◆ DATA BELOW ◆
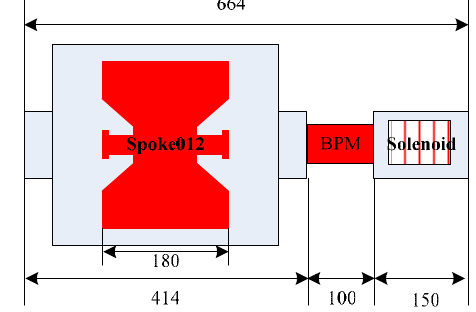
FIG. 11. Layout of one focusing period in Injector Scheme-I.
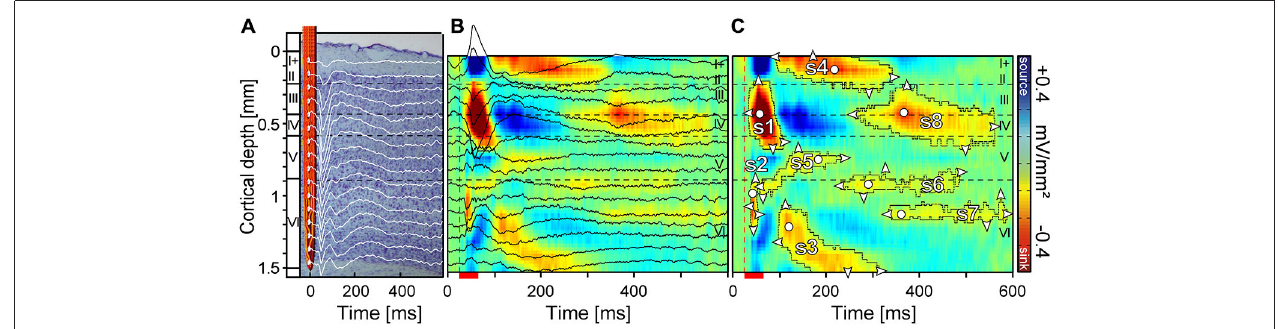
FIGURE 1 | Laminar local field potentials (LFP) and current source density (CSD) profile of a primary auditory cortex site tuned to 5.7 kHz. (A) Field potentials were recorded with a linear-array multicontact electrode covering all six cortical layers. Recordings were obtained simultaneously at each depth at an interchannel distance of 100 µ m. (B) CSD profiles were calculated from field potentials with color indicating current strength and direction. Current sinks (red) are classically interpreted as net inward transmembrane currents and current sources (blue) are net outward currents. (C) For the quantification of sinks, several contour lines were plotted using a criterion of 8% of the maximum sink strength. Eight sinks (s1–s8) could be defined within a time window of 600 ms. White circles represent the location of the maximum strength and white triangles the horizontal and vertical dimensions. Horizontal dashed lines indicate layer borders while the vertical dashed line marks the beginning of pure tone stimulation. Red scale bar represents pure tone stimulus duration of 30 ms.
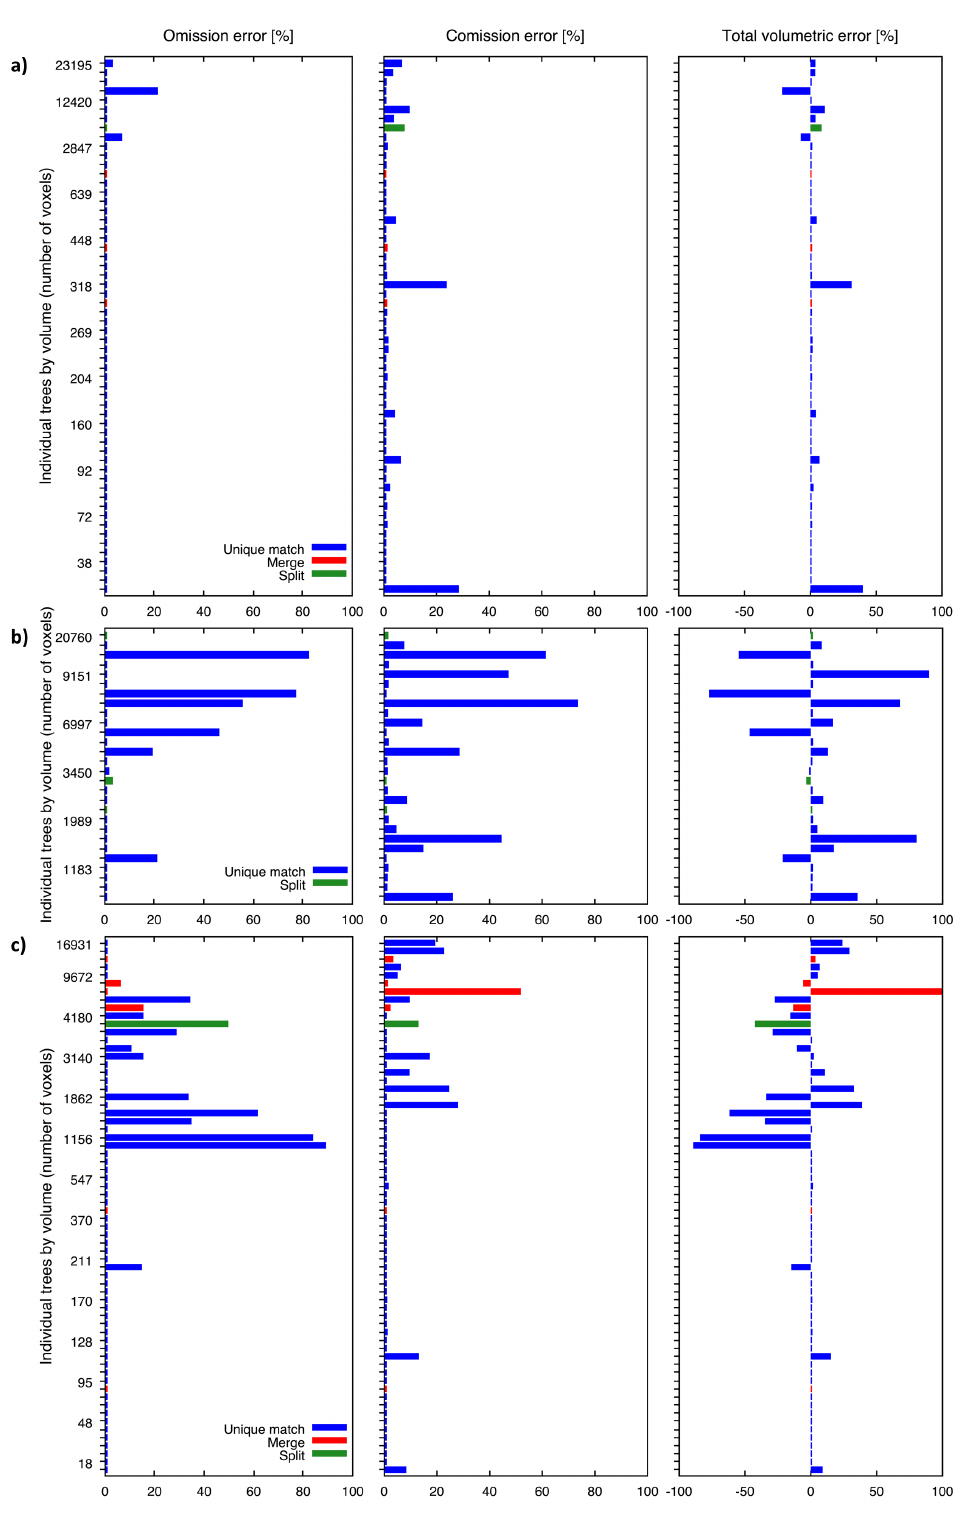
Figure 4. Error metrics referring to the intersection and volumetric match between the detected tree clusters and the manually digitized 3D references. ( a – c ) show the results for the first quadrants of plots one, four and five, respectively. For each plot, the omission, commission and the total volumetric error are given as percentage on the x -axes. The volume is indicated as number of voxels for the individual trees on the y -axes and sorted in decreasing order. Additionally, merge and split errors are indicated by the colour of the error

◆ TASK REQUIREMENTS ◆
Write out again every line above exactly as given; the pictures do not belong in the copy.

◆ EXERCISE ANSWER ◆
FIG. 11. Layout of one focusing period in Injector Scheme-I.
FIGURE 1 | Laminar local field potentials (LFP) and current source density (CSD) profile of a primary auditory cortex site tuned to 5.7 kHz. (A) Field potentials were recorded with a linear-array multicontact electrode covering all six cortical layers. Recordings were obtained simultaneously at each depth at an interchannel distance of 100 µ m. (B) CSD profiles were calculated from field potentials with color indicating current strength and direction. Current sinks (red) are classically interpreted as net inward transmembrane currents and current sources (blue) are net outward currents. (C) For the quantification of sinks, several contour lines were plotted using a criterion of 8% of the maximum sink strength. Eight sinks (s1–s8) could be defined within a time window of 600 ms. White circles represent the location of the maximum strength and white triangles the horizontal and vertical dimensions. Horizontal dashed lines indicate layer borders while the vertical dashed line marks the beginning of pure tone stimulation. Red scale bar represents pure tone stimulus duration of 30 ms.
Figure 4. Error metrics referring to the intersection and volumetric match between the detected tree clusters and the manually digitized 3D references. ( a – c ) show the results for the first quadrants of plots one, four and five, respectively. For each plot, the omission, commission and the total volumetric error are given as percentage on the x -axes. The volume is indicated as number of voxels for the individual trees on the y -axes and sorted in decreasing order. Additionally, merge and split errors are indicated by the colour of the error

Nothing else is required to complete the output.